__INPUT FOR THIS TASK__:
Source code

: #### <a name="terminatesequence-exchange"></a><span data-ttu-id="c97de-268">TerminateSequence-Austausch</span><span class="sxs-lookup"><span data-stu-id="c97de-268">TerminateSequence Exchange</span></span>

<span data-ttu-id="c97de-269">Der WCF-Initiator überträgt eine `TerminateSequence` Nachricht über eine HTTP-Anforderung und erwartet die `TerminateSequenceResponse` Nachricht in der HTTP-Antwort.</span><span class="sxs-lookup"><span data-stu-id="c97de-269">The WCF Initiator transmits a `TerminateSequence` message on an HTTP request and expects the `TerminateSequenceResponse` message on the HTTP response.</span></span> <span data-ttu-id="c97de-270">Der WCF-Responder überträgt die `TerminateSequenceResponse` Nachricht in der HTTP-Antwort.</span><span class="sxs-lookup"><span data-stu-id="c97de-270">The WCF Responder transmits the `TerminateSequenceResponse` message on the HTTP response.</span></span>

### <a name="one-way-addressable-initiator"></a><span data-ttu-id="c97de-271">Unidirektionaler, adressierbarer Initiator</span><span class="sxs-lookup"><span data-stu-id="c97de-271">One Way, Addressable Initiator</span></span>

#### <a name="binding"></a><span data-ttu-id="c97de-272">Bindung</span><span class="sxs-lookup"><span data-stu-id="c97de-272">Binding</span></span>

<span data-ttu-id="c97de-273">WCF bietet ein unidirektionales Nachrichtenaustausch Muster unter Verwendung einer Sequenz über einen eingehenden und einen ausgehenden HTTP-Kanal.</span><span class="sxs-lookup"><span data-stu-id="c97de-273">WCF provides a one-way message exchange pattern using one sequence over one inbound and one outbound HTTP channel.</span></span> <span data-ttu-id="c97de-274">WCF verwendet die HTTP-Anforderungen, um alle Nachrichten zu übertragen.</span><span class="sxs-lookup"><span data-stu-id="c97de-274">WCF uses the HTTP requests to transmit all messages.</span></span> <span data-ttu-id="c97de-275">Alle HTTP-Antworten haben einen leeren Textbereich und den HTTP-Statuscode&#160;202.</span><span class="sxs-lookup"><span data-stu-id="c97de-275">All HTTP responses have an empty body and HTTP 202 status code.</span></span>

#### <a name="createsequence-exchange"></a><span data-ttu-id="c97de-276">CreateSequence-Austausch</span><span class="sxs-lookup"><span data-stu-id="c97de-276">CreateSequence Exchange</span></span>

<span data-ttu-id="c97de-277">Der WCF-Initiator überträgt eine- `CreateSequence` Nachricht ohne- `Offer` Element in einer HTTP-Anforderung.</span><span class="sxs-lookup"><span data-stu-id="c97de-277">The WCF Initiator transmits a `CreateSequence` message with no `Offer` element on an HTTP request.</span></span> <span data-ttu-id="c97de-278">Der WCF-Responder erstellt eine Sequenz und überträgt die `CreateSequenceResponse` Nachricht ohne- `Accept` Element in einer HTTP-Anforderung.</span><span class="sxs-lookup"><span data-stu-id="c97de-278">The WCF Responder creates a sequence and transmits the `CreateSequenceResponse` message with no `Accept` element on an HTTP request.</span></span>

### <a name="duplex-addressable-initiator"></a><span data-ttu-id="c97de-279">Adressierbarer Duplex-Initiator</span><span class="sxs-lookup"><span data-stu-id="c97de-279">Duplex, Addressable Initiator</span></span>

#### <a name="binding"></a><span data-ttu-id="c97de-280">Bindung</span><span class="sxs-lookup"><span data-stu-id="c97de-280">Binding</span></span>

__REQUIRED ACTION__:
Give an exact transcription of the data shown above.

__COMPLETED EXERCISE__:
Source code

: #### <a name="terminatesequence-exchange"></a><span data-ttu-id="c97de-268">TerminateSequence-Austausch</span><span class="sxs-lookup"><span data-stu-id="c97de-268">TerminateSequence Exchange</span></span>

<span data-ttu-id="c97de-269">Der WCF-Initiator überträgt eine `TerminateSequence` Nachricht über eine HTTP-Anforderung und erwartet die `TerminateSequenceResponse` Nachricht in der HTTP-Antwort.</span><span class="sxs-lookup"><span data-stu-id="c97de-269">The WCF Initiator transmits a `TerminateSequence` message on an HTTP request and expects the `TerminateSequenceResponse` message on the HTTP response.</span></span> <span data-ttu-id="c97de-270">Der WCF-Responder überträgt die `TerminateSequenceResponse` Nachricht in der HTTP-Antwort.</span><span class="sxs-lookup"><span data-stu-id="c97de-270">The WCF Responder transmits the `TerminateSequenceResponse` message on the HTTP response.</span></span>

### <a name="one-way-addressable-initiator"></a><span data-ttu-id="c97de-271">Unidirektionaler, adressierbarer Initiator</span><span class="sxs-lookup"><span data-stu-id="c97de-271">One Way, Addressable Initiator</span></span>

#### <a name="binding"></a><span data-ttu-id="c97de-272">Bindung</span><span class="sxs-lookup"><span data-stu-id="c97de-272">Binding</span></span>

<span data-ttu-id="c97de-273">WCF bietet ein unidirektionales Nachrichtenaustausch Muster unter Verwendung einer Sequenz über einen eingehenden und einen ausgehenden HTTP-Kanal.</span><span class="sxs-lookup"><span data-stu-id="c97de-273">WCF provides a one-way message exchange pattern using one sequence over one inbound and one outbound HTTP channel.</span></span> <span data-ttu-id="c97de-274">WCF verwendet die HTTP-Anforderungen, um alle Nachrichten zu übertragen.</span><span class="sxs-lookup"><span data-stu-id="c97de-274">WCF uses the HTTP requests to transmit all messages.</span></span> <span data-ttu-id="c97de-275">Alle HTTP-Antworten haben einen leeren Textbereich und den HTTP-Statuscode&#160;202.</span><span class="sxs-lookup"><span data-stu-id="c97de-275">All HTTP responses have an empty body and HTTP 202 status code.</span></span>

#### <a name="createsequence-exchange"></a><span data-ttu-id="c97de-276">CreateSequence-Austausch</span><span class="sxs-lookup"><span data-stu-id="c97de-276">CreateSequence Exchange</span></span>

<span data-ttu-id="c97de-277">Der WCF-Initiator überträgt eine- `CreateSequence` Nachricht ohne- `Offer` Element in einer HTTP-Anforderung.</span><span class="sxs-lookup"><span data-stu-id="c97de-277">The WCF Initiator transmits a `CreateSequence` message with no `Offer` element on an HTTP request.</span></span> <span data-ttu-id="c97de-278">Der WCF-Responder erstellt eine Sequenz und überträgt die `CreateSequenceResponse` Nachricht ohne- `Accept` Element in einer HTTP-Anforderung.</span><span class="sxs-lookup"><span data-stu-id="c97de-278">The WCF Responder creates a sequence and transmits the `CreateSequenceResponse` message with no `Accept` element on an HTTP request.</span></span>

### <a name="duplex-addressable-initiator"></a><span data-ttu-id="c97de-279">Adressierbarer Duplex-Initiator</span><span class="sxs-lookup"><span data-stu-id="c97de-279">Duplex, Addressable Initiator</span></span>

#### <a name="binding"></a><span data-ttu-id="c97de-280">Bindung</span><span class="sxs-lookup"><span data-stu-id="c97de-280">Binding</span></span>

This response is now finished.